■ DATA FOR THIS TASK ■

=== Begin Enclosure ===

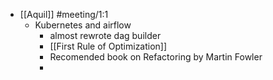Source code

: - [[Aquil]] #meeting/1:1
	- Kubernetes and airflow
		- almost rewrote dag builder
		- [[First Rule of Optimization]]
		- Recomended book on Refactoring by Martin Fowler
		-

=== End Enclosure ===

■ YOUR INSTRUCTIONS ■
Reproduce the records above verbatim, omitting the pictures.

■ TASK ANSWER ■
Source code

: - [[Aquil]] #meeting/1:1
	- Kubernetes and airflow
		- almost rewrote dag builder
		- [[First Rule of Optimization]]
		- Recomended book on Refactoring by Martin Fowler
		-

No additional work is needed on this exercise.